1. Technical Field
The present invention relates to an improved method for a gas phase catalytic oxidation reaction of a hydrocarbon. Specifically, it relates to a method for producing an .alpha., .beta.-unsaturated nitrile (hereinafter referred to as a nitrile) and/or an unsaturated carboxylic acid by subjecting an alkane having a carbon number of from 3 to 8 and/or an alkene having a carbon number of from 2 to 8 to a gas phase catalytic oxidation reaction in the presence of ammonia. Particularly, it relates to an improved method for producing a nitrile using an alkane having a carbon number of from 3 to 8 as a raw material.
2. Background Art
A gas phase catalytic reaction of an alkane having a carbon number of from 3 to 8 and/or an alkene having a carbon number of from 2 to 8, is known as a method for thereby producing an unsaturated carboxylic acid such as acrylic acid, or as a method for producing a nitrile such as acrylonitrile or methacrylonitrile by the reaction in the presence of ammonia. Particularly, acrylonitrile and methacrylonitrile are widely utilized as important raw materials for preparing fibers, synthetic resins, synthetic rubbers, etc., and they are produced on an industrial scale. As a method for producing these nitrites, an ammoxidation method has heretofore been employed as the most common method, wherein an olefin such as propylene or isobutene is subjected to a gas phase catalytic reaction at a high temperature with ammonia and oxygen in the presence of a suitable catalyst.
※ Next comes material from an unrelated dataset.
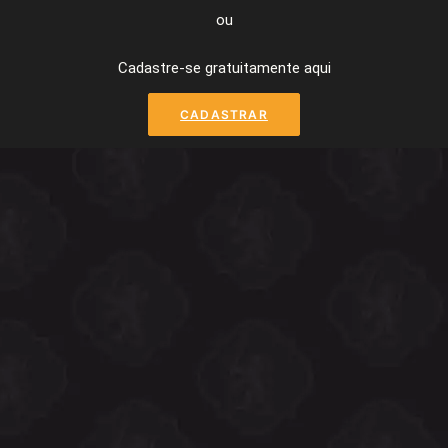
ou
Cadastre-se gratuitamente aqui
CADASTRAR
On the other hand, recently, an interest has been drawn to a method for producing acrylonitrile and methacrylonitrile by an ammoxidation reaction method wherein a lower alkane such as propane or isobutane is used as a starting material instead of an olefin, for an economical reason such as the difference in price between propane and propylene or a difference in price between isobutane and isobutene, and researches and developments of catalysts suitable for such a reaction, have been carried out and various reports have been made. As examples of such reports, a Mo--Bi--P--O type catalyst (JP-A-48-16887), a V--Sb--O type catalyst (JP-A-47-33783, JP-B-50-23016), a Sb--Sn--O type catalyst (JP-B-47-14371), a Sb--Sn--O type catalyst (JP-B-50-28940), a V--Sb--W--P--O type catalyst (JP-A-2-95439), a catalyst obtained by mechanically mixing a V--Sb--W--O type oxide and a Bi--Ce--Mo--W--O type oxide (JP-A-64-38051), a Cr--Sb--W--O type catalyst (JP-A-7-157461) and a Mo--Sb--W--O type catalyst (JP-A-7-157462) are, for example, known. Further, the present inventors have also reported on e.g. a Mo--V--Nb--Te--O type catalyst particularly suitable for this method (JP-A-2-257, JP-A-5-208136).
However, in each of the methods using these catalysts, the selectivity for intended nitrites is not necessarily adequate, and they are not yet satisfactory as industrial methods. Further, in order to improve the selectivity for nitrites, a method has, for example, been proposed wherein a small amount of an organic halide, an inorganic halide or a sulfur compound, is added to the reaction system, but such a method has a problem such as corrosion of the reaction apparatus or complication in the purification of the formed nitrites, and each method has a practical difficulty in industrial application.
The present inventors have studied the characteristics of this reaction in detail in order to improve the selectivity from an alkane to the desired nitrile and as a result, have found it possible to form a nitrile at high selectivity by adjusting the ratio in concentration of alkane:ammonia:oxygen in the reaction gas to be supplied, within a predetermined range, and by suppressing the conversion of the supplied alkane to a level of at most a predetermined value, and they have further found it possible to substantially increase the yield of the nitrile from the alkane by separating the nitrile in an efflux from the reactor and supplying a recovered gas containing an unreacted alkane again into the reactor, and have previously proposed (JP-8-255338).
Further, the present inventors have studied a method for producing nitrites efficiently by one of the above-mentioned methods, or by a combination of a plurality of such methods, or by replacing such methods, and they have found it possible to effectively control the reaction temperature and the quantity of heat generated by the reaction, by the presence in the reactor of a predetermined amount of particles inert to the reaction other than the catalyst particles, whereby nitrites can more effectively be produced, and thus have arrived at the present invention.
Further, the present invention has been accomplished on the basis of a discovery that this method provides the same effects also in a gas phase catalytic oxidation reaction in a fluidized bed reactor of not only an alkane having a carbon number of from 3 to 8 but also an alkene having a carbon number of from 2 to 8.
Further, in the present invention, it is proposed to withdraw the mixed metal oxide catalyst used for the reaction in the form of a mixture with the particles inert to the reaction and to separate and recover the inert particles from the mixture, and an extensive study has been carried out on a method for such separation and recovery, whereby it has been found it possible to accomplish the above object by permitting the inert particles to be present again in the reactor.